News and views | Pairing Indian wine with Indian cheese

News and views

Pairing Indian wine with Indian cheese

Chef Shaun Kenworthy reports on what he believes to be a unique tasting of Indian wine and Indian cheese.

Shaun writes: "There is a rumble of change in almost every facet of life in today’s India. If we go back not too many years the idea of drinking wine as opposed to whisky and any other cheese than the processed stuff that the whole country has a fascination for made by enormous companies such as Amul and Britannia were little known anomalies.

That said, India does have an artisanal tradition of cheese and wine making that goes back a couple of hundred or so years to the Portuguese and British. A scant few traditional cheeses are still made in the mountainous regions of northern India and I’ve personally taken some around the world demonstrating with them and showing them off but how much longer they have left, being made in such small quantities is sadly anyone’s guess.

India’s wines have traditionally been produced along the hilly ridges of southern India, which run through Maharashtra and Karnataka but by the 1950s whatever little interest there was in wine, dwindled once India became independent and it wasn’t until the 90s, that a whole new generation of winemakers started to come through using modern wine making techniques.

There has been much talk about Indian wines in India recently, so much so that sales have been doubling each year, with all the 5 star hotel chains and higher end restaurants in the major Indian cities putting home-grown wines on their lists.

A sommelier friend of mine, Keith Edgar and I were recently asked by the Calcutta Wine Club to do a cheese and wine tasting. It was such a great opportunity that we decided to do a completely blind tasting of four wines and six cheeses so that we could keep secret the fact that they were all Indian.

I’m not quite sure what the members were really expecting but more than likely some domestic and imported wines and imported cheeses?! Of which there are few that find their way into the supermarkets other than the likely suspects such as ricotta, mozzarella, gouda, parmesan, cheddar, Danish blue and brie although as hoteliers with access to wholesale suppliers we do get much more to choose from.

The local cheeses I chose were fresh and smoked Bandel, both a little salty and crumbly in texture, round and small in size, still produced in a small Portuguese settlement town, around 60km from the city, Kalimpong cheese which is still made in 12kg and 1kg wheels by a few different cheesemakers, the texture being like a rustic Caerphilly: white and crumbly in the centre and yellowy inside the rind with a bit of a tang. It’s made in Kalimpong, a small hill station around 200km from Calcutta.

The other three, relatively new cheeses made by La Ferme, Auroville, in the old French city of Pondicherry, close to Chennai (formerly Madras): a good strong tangy Cheddar, their Auroblochon (but don’t let the name seduce you into thinking otherwise - this cheese is similar to an intensely ripe Pecorino) and their delicious semi-soft Gorgonzola.

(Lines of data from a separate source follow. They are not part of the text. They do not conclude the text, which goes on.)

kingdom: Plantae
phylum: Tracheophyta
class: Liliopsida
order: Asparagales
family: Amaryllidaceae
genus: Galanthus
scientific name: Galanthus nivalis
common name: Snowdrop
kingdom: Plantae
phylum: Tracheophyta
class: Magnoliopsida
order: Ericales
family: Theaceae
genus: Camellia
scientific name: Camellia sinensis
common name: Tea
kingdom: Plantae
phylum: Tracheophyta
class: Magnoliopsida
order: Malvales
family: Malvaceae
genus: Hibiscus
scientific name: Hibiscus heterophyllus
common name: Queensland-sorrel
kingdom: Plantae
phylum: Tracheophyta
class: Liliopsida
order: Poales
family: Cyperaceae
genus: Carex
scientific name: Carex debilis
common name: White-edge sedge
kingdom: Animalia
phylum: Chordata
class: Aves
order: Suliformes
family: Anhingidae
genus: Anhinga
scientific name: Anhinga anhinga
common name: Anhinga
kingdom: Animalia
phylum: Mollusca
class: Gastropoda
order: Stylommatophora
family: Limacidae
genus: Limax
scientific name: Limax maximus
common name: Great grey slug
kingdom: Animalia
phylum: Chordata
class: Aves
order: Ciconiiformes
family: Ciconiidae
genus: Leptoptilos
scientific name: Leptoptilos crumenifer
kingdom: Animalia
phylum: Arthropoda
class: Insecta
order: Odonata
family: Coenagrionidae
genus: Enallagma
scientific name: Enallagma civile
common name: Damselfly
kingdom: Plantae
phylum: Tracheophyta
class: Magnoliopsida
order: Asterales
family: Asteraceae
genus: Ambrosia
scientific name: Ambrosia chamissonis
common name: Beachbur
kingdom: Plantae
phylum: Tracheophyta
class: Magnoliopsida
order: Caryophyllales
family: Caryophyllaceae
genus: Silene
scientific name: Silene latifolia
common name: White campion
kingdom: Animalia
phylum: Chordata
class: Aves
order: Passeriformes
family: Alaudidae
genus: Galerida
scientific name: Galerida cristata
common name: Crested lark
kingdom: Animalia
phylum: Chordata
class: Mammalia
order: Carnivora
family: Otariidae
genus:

Thankfully it’s easier to introduce our wines for the evening as you’d know what to expect from the grape varieties but again they were all Indian: a Sula Sauvignon Blanc 2012*, Fratelli Sangiovese 2011, Four Seasons Cabernet Sauvignon 2011and finally, India’s only dessert wine, Sula’s late harvest Chenin Blanc 2012.

We started off, as you would expect, with the milder cheeses and lighter wines, not wanting to make this too challenging a test for the wine club. After much discussion and many ooo’s and aaah’s, we ended up with very few hits but at least we’d conducted what was probably the first completely Indian cheese and wine tasting in the world to date!

Our top Indian wine and cheese pairings:

Sula Sauvignon Blanc 2012

I think we both expected this to go better with the salty fresh Bandel but it wasn’t unpalatable and maybe a little extra fattiness in the cheese would have helped

Fratelli, Sangiovese 2011

A good pairing with the fresh and smoked Bandel and Kalinpong

Four Seasons, Cabernet Sauvignon 2011

The smoked, Kalimpong and the hefty cheddar worked best

Sula late harvest Chenin Blanc 2012

And I don’t think anything could take away from this star of the show with the Auroblochon and the Gorgonzola."

For more information about Indian cheese read this article in the Telegraph, Calcutta.

UK-born and bred, chef Shaun Kenworthy began his career in Yorkshire but worked for some of London’s best known restaurants including Bibendum, The Atlantic Bar, Coast, Air, Mash and Quaglino’s. Since he arrived in India in 2000 he has worked as an executive chef and consultant in Kolkata, New Delhi, Mumbai, Chennai, Bangalore, Pune and Hyderabad. In whatever little spare time he has left he writes about his love of good food.

* which seems to be available in the UK if you'd like to try it.